‘LOOKING BACK, I’M GLAD I TOOK PART IN MY MOTHER’S FUNERAL’
▶ Two decades after death of Diana, Princess of Wales, her sons recall hardest day of their lives
Twenty years after the death of his mother, Prince Harry says he was glad to be part of her funeral cortege.
In a documentary marking the 20th anniversary of Princess Diana’s death, Prince Harry – fifth in line to the British throne and who was 12 when she died – said that no child should have been asked to walk behind a parent’s coffin in front of hundreds of thousands of people.
In a 90-minute film to be broadcast by the BBC on Sunday, the prince told of how it was decided that he and his older brother, William, would join the funeral procession.
“I think it was a group decision,” he said.
“Before I knew it I found myself in a situation with a suit on and a black tie, a white shirt, I think, and I was part of it.
“Generally, I don’t have an opinion on whether that was right or wrong. I am glad I was part of it. Looking back on it now, I am very glad I was part of it.”
William, who was 15 at the time, said that walking behind the coffin was “one of the hardest things” he had to do.
He described the difficulties of being a prince and having to carry out his duties in that role while coping with the loss.
“It was that balance between duty and family and that was what we had to do,” William said. “I think the hardest thing was that walk. It was a very long, lonely walk.
“But then again the balance between me being Prince William and having to do my bit versus private William who just wanted to go into a room and cry having just lost his mother.”
Walking with William and Harry were their maternal uncle, Earl Spencer, grandfather Prince Philip and their father, Prince Charles.
The princes revealed it was their father who broke the news of their mother’s death while they were staying at Balmoral Castle, the royal holiday home in Scotland.
“One of the hardest things for a parent to have to do is to tell your children that your other parent has died,” Harry said. “How do you deal with that, I don’t know.
“And he tried to do his best to make sure we were protected and looked after. He was going through the same grieving process as well.”
The brothers praised their grandmother, Queen Elizabeth, who was also at Balmoral, for protecting them in their grief. The queen was criticised at the time for an apparent lack of compassion. She stayed in Balmoral afterwards and made no public pronouncement about her former daughter-inlaw’s death for five days.

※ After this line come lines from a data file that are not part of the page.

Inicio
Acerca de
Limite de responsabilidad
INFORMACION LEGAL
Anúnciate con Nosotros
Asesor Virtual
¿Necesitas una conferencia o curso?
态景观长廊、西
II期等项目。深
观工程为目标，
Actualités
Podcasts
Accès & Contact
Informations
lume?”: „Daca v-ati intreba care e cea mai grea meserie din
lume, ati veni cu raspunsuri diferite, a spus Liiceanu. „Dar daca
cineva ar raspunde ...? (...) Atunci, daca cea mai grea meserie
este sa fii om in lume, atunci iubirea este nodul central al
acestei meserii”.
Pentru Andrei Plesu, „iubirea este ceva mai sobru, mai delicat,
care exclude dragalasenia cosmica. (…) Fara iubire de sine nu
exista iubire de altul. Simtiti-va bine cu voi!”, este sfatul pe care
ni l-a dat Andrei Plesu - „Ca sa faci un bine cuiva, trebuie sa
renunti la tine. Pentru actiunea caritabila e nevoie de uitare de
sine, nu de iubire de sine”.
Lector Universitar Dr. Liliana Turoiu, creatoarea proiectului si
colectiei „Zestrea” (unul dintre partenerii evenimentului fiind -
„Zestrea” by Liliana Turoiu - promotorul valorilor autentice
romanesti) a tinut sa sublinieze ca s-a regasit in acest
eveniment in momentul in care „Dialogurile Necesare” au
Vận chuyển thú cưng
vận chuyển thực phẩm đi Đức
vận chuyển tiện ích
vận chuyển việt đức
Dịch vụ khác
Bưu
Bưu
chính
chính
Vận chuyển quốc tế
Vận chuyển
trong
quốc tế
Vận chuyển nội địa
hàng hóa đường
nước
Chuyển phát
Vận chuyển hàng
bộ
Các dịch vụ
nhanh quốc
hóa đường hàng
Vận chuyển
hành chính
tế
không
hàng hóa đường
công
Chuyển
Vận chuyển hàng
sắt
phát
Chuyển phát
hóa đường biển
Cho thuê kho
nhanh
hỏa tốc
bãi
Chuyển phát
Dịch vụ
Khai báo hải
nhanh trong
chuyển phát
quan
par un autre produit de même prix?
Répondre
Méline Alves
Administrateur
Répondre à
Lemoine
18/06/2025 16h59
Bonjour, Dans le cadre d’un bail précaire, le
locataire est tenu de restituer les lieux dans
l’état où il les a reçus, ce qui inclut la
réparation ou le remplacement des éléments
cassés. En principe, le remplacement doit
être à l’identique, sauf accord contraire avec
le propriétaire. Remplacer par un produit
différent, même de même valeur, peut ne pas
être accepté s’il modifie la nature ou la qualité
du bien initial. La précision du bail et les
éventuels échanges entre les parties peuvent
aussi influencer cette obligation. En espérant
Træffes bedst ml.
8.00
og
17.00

“At the time, you know, my grandmother wanted to protect her two grandsons and my father as well,” said William.
“Our grandmother deliberately removed the newspapers, and things like that, so there was nothing in the house at all. So we didn’t know what was going on.
“We had the privacy to mourn, to collect our thoughts, and to just have that space away from everybody.”

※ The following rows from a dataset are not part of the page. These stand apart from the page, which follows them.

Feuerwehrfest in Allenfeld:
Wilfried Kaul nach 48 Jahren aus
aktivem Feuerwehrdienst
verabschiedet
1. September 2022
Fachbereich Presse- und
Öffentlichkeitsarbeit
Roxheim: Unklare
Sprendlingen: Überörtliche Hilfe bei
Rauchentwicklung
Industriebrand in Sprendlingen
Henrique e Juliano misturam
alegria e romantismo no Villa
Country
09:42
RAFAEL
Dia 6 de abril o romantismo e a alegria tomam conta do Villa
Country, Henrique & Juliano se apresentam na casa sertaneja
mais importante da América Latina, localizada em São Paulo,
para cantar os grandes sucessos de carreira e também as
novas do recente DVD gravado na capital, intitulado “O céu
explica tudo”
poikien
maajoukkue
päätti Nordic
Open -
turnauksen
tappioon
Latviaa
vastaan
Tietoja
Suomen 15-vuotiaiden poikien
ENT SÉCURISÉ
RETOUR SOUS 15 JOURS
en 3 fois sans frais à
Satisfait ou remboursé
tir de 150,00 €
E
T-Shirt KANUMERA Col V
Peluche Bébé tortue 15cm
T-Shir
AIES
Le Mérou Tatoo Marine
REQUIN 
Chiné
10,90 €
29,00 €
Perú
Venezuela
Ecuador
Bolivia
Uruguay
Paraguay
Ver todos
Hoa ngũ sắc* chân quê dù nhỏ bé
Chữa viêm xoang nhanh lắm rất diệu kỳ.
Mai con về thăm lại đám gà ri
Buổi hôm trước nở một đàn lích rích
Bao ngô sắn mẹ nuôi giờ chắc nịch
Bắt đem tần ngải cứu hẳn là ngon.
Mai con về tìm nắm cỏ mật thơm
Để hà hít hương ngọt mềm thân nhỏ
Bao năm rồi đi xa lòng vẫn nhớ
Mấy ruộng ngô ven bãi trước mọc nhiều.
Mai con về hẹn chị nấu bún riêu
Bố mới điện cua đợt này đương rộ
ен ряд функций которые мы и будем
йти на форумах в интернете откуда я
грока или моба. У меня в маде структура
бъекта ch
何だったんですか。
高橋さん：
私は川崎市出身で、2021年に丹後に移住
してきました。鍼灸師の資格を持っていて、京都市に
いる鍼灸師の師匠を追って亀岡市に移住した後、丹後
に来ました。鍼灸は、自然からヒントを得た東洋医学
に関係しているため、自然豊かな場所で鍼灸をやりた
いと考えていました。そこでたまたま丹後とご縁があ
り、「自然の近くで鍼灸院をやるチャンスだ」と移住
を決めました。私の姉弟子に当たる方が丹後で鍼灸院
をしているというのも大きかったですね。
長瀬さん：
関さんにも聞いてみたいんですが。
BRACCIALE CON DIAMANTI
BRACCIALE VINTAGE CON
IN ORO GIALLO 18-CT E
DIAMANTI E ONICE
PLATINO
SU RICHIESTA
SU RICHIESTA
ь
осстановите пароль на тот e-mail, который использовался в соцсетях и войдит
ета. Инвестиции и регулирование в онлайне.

Britain’s prime minister at the time, Tony Blair, who was also interviewed by the makers of the programme, described the effect the princess’s death had on the British monarch.

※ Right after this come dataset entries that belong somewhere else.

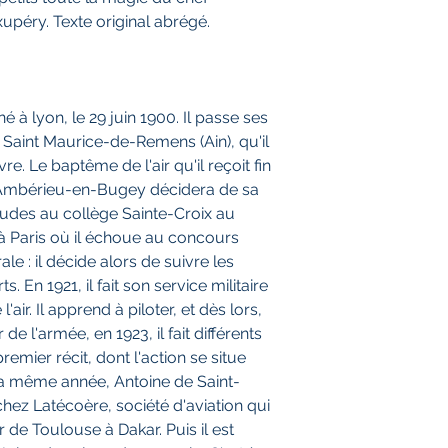
upéry. Texte original abrégé.
 à lyon, le 29 juin 1900. Il passe ses
Saint Maurice-de-Remens (Ain), qu'il
. Le baptême de l'air qu'il reçoit fin
d'Ambérieu-en-Bugey décidera de sa
 études au collège Sainte-Croix au
 à Paris où il échoue au concours
le : il décide alors de suivre les
 En 1921, il fait son service militaire
air. Il apprend à piloter, et dès lors,
 de l'armée, en 1923, il fait différents
remier récit, dont l'action se situe
La même année, Antoine de Saint-
ez Latécoère, société d'aviation qui
 de Toulouse à Dakar. Puis il est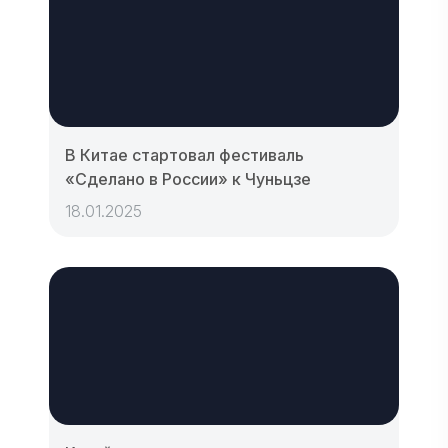
В Китае стартовал фестиваль
«Сделано в России» к Чуньцзе
18.01.2025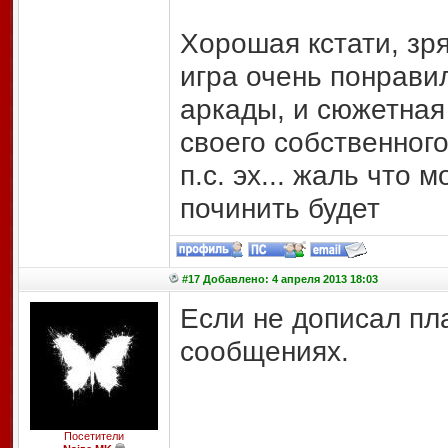
Хорошая кстати, зря
игра очень понрави
аркады, и сюжетная
своего собственного
п.с. эх... жаль что 
починить будет
#17 Добавлено: 4 апреля 2013 18:03
Если не дописал пл
сообщениях.
Посетители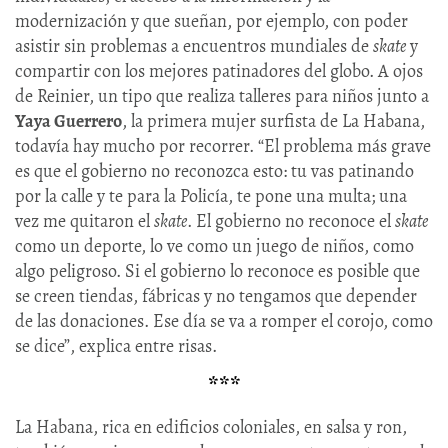
modernización y que sueñan, por ejemplo, con poder
asistir sin problemas a encuentros mundiales de
skate
y
compartir con los mejores patinadores del globo. A ojos
de Reinier, un tipo que realiza talleres para niños junto a
Yaya Guerrero
, la primera mujer surfista de La Habana,
todavía hay mucho por recorrer. “El problema más grave
es que el gobierno no reconozca esto: tu vas patinando
por la calle y te para la Policía, te pone una multa; una
vez me quitaron el
skate
. El gobierno no reconoce el
skate
como un deporte, lo ve como un juego de niños, como
algo peligroso. Si el gobierno lo reconoce es posible que
se creen tiendas, fábricas y no tengamos que depender
de las donaciones. Ese día se va a romper el corojo, como
se dice”, explica entre risas.
***
La Habana, rica en edificios coloniales, en salsa y ron,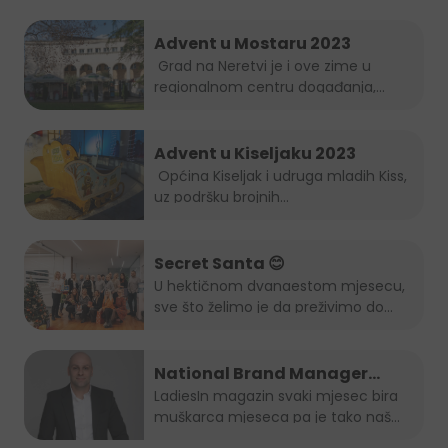
Advent u Mostaru 2023
Grad na Neretvi je i ove zime u
regionalnom centru događanja,...
Advent u Kiseljaku 2023
Općina Kiseljak i udruga mladih Kiss,
uz podršku brojnih...
Secret Santa 😊
U hektičnom dvanaestom mjesecu,
sve što želimo je da preživimo do...
National Brand Manager
Juicy-ja je muškarac mjeseca
LadiesIn magazin svaki mjesec bira
muškarca mjeseca pa je tako naš...
po izboru LadiesIn magazina!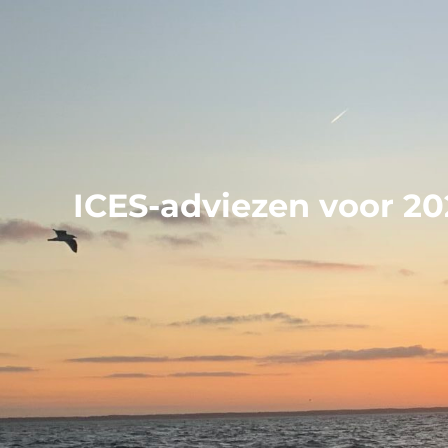
ICES-adviezen voor 20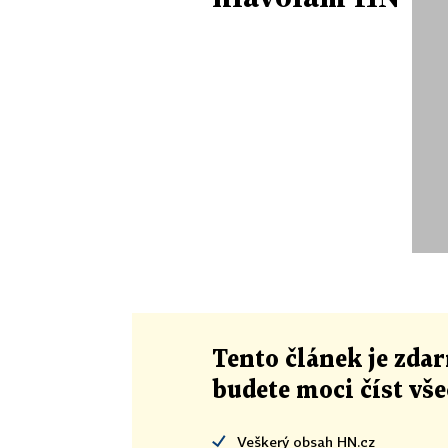
Tento článek
je
zdar
budete moci číst vš
Veškerý obsah HN.cz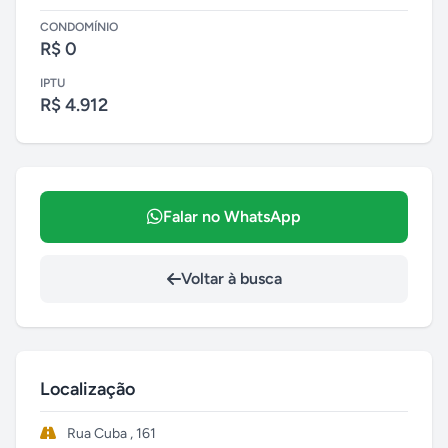
CONDOMÍNIO
R$ 0
IPTU
R$ 4.912
Falar no WhatsApp
Voltar à busca
Localização
Rua Cuba , 161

“She was very sad about Diana,” Mr Blair said.
“She was concerned about the monarchy herself because the queen has a very strong instinct about public opinion and how it plays.”
Diana died on August 31, 1997 from injuries sustained when a car in which she was travelling, pursued by photographers, crashed in the Pont de l’Alma underpass in Paris.
Harry spoke about discovering that photographers had taken pictures of his mother while she lay injured in the aftermath of the crash.
“I think one of the hardest things to come to terms with is the fact that the people who chased her through into the tunnel were the same people that were taking photographs of her while she was dying on the back seat of the car,” the prince said.
“She was very much still alive on the back seat, and those people that caused the accident, instead of helping, were taking photographs of her dying.
“And then those photographs made their way back to news desks.”